━━━ EXCERPTED DATA ━━━
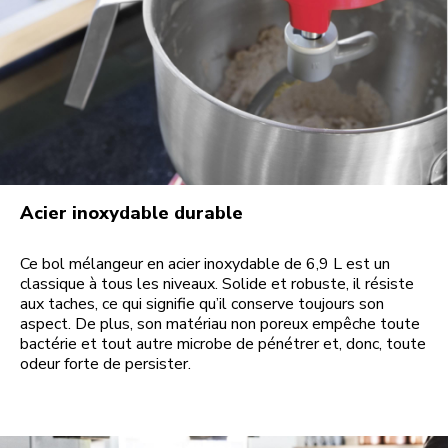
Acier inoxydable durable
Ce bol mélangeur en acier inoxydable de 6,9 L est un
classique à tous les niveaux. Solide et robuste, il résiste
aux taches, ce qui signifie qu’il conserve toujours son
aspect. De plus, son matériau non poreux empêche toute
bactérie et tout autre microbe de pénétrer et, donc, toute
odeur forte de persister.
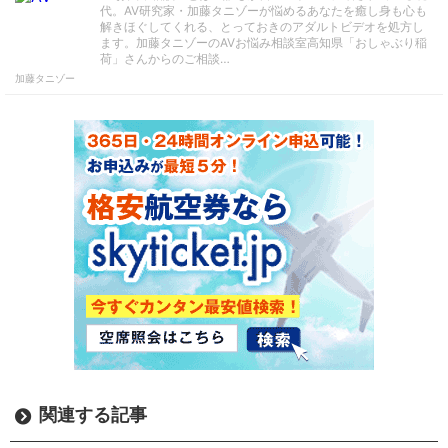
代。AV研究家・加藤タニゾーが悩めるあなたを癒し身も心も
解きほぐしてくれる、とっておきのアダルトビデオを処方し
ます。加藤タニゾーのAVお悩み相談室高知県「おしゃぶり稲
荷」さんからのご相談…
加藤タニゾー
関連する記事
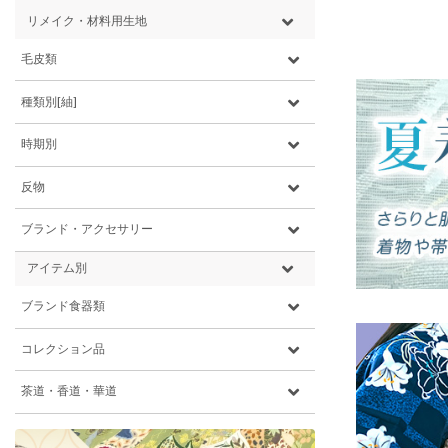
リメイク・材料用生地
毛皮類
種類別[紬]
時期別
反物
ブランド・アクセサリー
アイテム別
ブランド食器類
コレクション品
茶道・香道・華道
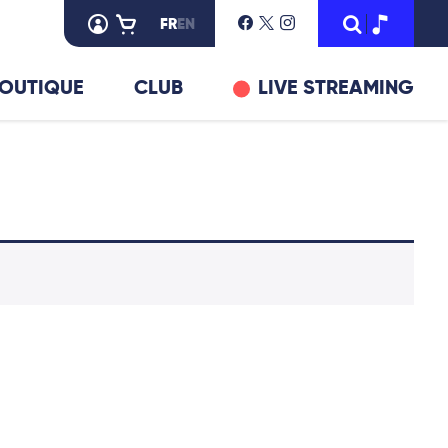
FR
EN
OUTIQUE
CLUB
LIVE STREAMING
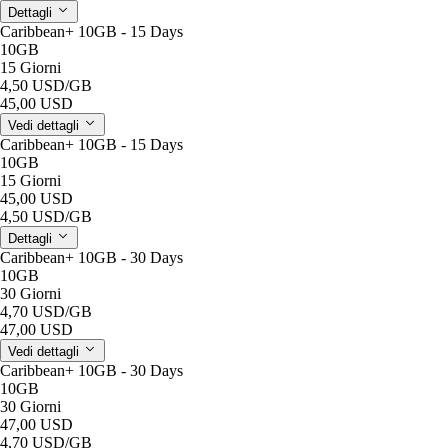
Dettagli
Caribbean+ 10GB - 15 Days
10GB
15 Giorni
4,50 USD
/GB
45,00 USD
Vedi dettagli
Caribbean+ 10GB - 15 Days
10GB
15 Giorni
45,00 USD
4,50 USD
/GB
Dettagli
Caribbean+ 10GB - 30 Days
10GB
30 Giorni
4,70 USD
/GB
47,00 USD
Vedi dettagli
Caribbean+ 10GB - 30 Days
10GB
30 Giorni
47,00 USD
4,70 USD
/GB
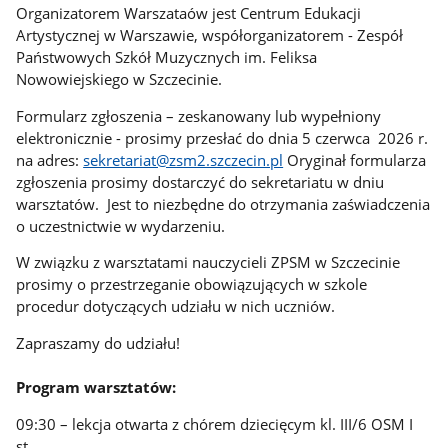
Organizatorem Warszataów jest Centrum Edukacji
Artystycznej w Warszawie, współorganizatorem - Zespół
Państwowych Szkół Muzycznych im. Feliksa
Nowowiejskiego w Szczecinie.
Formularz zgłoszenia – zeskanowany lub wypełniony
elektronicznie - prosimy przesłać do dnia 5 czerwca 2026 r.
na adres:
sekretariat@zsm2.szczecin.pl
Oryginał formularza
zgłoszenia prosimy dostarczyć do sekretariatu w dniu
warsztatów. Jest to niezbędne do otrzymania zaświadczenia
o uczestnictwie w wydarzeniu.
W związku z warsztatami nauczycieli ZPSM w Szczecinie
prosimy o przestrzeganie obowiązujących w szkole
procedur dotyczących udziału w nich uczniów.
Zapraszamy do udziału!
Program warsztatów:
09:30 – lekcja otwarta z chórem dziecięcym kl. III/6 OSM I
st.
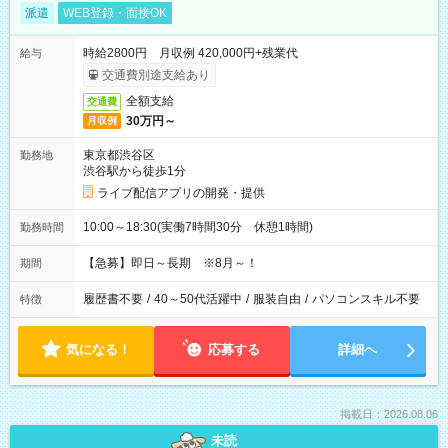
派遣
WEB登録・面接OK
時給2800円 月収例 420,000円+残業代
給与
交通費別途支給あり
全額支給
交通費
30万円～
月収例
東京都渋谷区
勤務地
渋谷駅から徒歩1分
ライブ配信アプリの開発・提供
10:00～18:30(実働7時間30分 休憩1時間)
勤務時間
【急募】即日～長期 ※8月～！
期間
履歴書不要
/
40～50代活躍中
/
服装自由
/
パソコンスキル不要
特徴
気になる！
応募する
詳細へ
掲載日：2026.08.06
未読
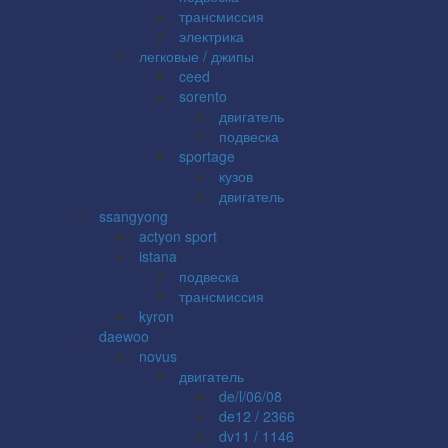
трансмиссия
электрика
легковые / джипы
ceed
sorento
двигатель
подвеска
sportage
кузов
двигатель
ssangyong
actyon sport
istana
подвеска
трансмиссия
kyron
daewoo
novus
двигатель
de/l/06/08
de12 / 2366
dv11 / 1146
━━━
What is needed is an exact copy of the data, with the pictures removed.

Acier inoxydable durable
Ce bol mélangeur en acier inoxydable de 6,9 L est un
classique à tous les niveaux. Solide et robuste, il résiste
aux taches, ce qui signifie qu’il conserve toujours son
aspect. De plus, son matériau non poreux empêche toute
bactérie et tout autre microbe de pénétrer et, donc, toute
odeur forte de persister.
代。AV研究家・加藤タニゾーが悩めるあなたを癒し身も心も
解きほぐしてくれる、とっておきのアダルトビデオを処方し
ます。加藤タニゾーのAVお悩み相談室高知県「おしゃぶり稲
荷」さんからのご相談…
加藤タニゾー
関連する記事
リメイク・材料用生地
毛皮類
種類別[紬]
時期別
反物
ブランド・アクセサリー
アイテム別
ブランド食器類
コレクション品
茶道・香道・華道
FR
EN
OUTIQUE
CLUB
LIVE STREAMING
Dettagli
Caribbean+ 10GB - 15 Days
10GB
15 Giorni
4,50 USD
/GB
45,00 USD
Vedi dettagli
Caribbean+ 10GB - 15 Days
10GB
15 Giorni
45,00 USD
4,50 USD
/GB
Dettagli
Caribbean+ 10GB - 30 Days
10GB
30 Giorni
4,70 USD
/GB
47,00 USD
Vedi dettagli
Caribbean+ 10GB - 30 Days
10GB
30 Giorni
47,00 USD
4,70 USD
/GB
Organizatorem Warszataów jest Centrum Edukacji
Artystycznej w Warszawie, współorganizatorem - Zespół
Państwowych Szkół Muzycznych im. Feliksa
Nowowiejskiego w Szczecinie.
Formularz zgłoszenia – zeskanowany lub wypełniony
elektronicznie - prosimy przesłać do dnia 5 czerwca 2026 r.
na adres:
sekretariat@zsm2.szczecin.pl
Oryginał formularza
zgłoszenia prosimy dostarczyć do sekretariatu w dniu
warsztatów. Jest to niezbędne do otrzymania zaświadczenia
o uczestnictwie w wydarzeniu.
W związku z warsztatami nauczycieli ZPSM w Szczecinie
prosimy o przestrzeganie obowiązujących w szkole
procedur dotyczących udziału w nich uczniów.
Zapraszamy do udziału!
Program warsztatów:
09:30 – lekcja otwarta z chórem dziecięcym kl. III/6 OSM I
st.
派遣
WEB登録・面接OK
時給2800円 月収例 420,000円+残業代
給与
交通費別途支給あり
全額支給
交通費
30万円～
月収例
東京都渋谷区
勤務地
渋谷駅から徒歩1分
ライブ配信アプリの開発・提供
10:00～18:30(実働7時間30分 休憩1時間)
勤務時間
【急募】即日～長期 ※8月～！
期間
履歴書不要
/
40～50代活躍中
/
服装自由
/
パソコンスキル不要
特徴
気になる！
応募する
詳細へ
掲載日：2026.08.06
未読
трансмиссия
электрика
легковые / джипы
ceed
sorento
двигатель
подвеска
sportage
кузов
двигатель
ssangyong
actyon sport
istana
подвеска
трансмиссия
kyron
daewoo
novus
двигатель
de/l/06/08
de12 / 2366
dv11 / 1146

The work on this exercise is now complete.